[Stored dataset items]
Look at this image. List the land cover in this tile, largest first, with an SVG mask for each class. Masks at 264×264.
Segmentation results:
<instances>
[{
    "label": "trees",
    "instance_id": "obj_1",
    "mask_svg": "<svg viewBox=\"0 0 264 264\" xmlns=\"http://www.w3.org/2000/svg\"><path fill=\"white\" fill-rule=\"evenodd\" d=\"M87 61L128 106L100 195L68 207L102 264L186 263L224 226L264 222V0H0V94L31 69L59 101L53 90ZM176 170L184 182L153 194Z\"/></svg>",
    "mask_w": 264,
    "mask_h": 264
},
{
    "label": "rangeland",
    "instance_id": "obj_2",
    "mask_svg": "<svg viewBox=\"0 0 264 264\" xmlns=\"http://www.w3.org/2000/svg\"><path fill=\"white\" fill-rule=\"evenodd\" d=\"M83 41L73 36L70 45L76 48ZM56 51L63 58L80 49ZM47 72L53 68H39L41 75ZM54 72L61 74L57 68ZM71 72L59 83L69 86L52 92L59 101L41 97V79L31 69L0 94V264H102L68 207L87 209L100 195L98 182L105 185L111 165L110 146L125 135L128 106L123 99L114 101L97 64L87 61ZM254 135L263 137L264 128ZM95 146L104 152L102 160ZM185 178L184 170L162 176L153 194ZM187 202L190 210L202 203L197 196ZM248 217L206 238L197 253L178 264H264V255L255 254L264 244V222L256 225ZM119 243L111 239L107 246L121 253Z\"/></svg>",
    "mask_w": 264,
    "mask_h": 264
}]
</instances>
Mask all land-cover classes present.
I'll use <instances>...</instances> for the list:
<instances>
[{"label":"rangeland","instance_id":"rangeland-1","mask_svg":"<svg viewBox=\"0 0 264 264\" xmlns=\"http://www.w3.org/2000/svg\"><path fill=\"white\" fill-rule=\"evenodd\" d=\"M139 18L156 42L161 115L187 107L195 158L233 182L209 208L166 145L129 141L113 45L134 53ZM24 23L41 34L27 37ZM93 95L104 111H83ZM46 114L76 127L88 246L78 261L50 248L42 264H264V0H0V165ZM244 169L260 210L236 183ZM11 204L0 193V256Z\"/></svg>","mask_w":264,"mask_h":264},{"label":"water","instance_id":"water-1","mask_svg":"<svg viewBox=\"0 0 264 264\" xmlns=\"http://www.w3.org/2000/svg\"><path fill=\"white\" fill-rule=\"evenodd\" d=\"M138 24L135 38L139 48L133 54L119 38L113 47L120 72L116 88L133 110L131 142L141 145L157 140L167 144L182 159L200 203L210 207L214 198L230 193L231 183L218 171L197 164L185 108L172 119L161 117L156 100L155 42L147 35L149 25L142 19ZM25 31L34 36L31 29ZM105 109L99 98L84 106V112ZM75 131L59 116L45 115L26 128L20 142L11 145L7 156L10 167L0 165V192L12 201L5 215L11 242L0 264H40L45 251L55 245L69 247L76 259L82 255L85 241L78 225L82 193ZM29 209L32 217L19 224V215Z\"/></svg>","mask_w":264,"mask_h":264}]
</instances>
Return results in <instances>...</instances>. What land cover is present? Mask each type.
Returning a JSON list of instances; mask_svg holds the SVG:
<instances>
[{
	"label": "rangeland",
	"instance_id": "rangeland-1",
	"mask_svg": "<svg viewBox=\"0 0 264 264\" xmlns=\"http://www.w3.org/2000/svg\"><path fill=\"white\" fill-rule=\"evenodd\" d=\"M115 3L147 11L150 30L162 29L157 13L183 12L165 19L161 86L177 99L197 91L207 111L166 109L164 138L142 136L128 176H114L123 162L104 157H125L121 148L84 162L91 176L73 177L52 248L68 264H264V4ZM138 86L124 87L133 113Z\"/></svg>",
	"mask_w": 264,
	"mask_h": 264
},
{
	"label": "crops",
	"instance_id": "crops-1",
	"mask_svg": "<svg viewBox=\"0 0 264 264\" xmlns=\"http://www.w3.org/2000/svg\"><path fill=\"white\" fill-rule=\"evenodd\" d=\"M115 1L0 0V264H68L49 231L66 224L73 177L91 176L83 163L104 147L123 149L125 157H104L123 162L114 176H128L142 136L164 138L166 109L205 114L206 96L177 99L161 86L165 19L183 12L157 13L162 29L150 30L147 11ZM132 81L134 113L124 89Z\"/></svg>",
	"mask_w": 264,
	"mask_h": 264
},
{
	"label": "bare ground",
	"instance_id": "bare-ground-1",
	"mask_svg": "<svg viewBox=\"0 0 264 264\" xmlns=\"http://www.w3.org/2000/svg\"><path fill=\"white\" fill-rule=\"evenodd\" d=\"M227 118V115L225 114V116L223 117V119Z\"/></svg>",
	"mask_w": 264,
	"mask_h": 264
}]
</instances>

(WHAT NEEDS TO BE DONE): Pull out each line of the items above that contains the word "bare" and list those lines in their original order.

(SOLUTION FOR THIS PROBLEM):
	"label": "bare ground",
	"instance_id": "bare-ground-1",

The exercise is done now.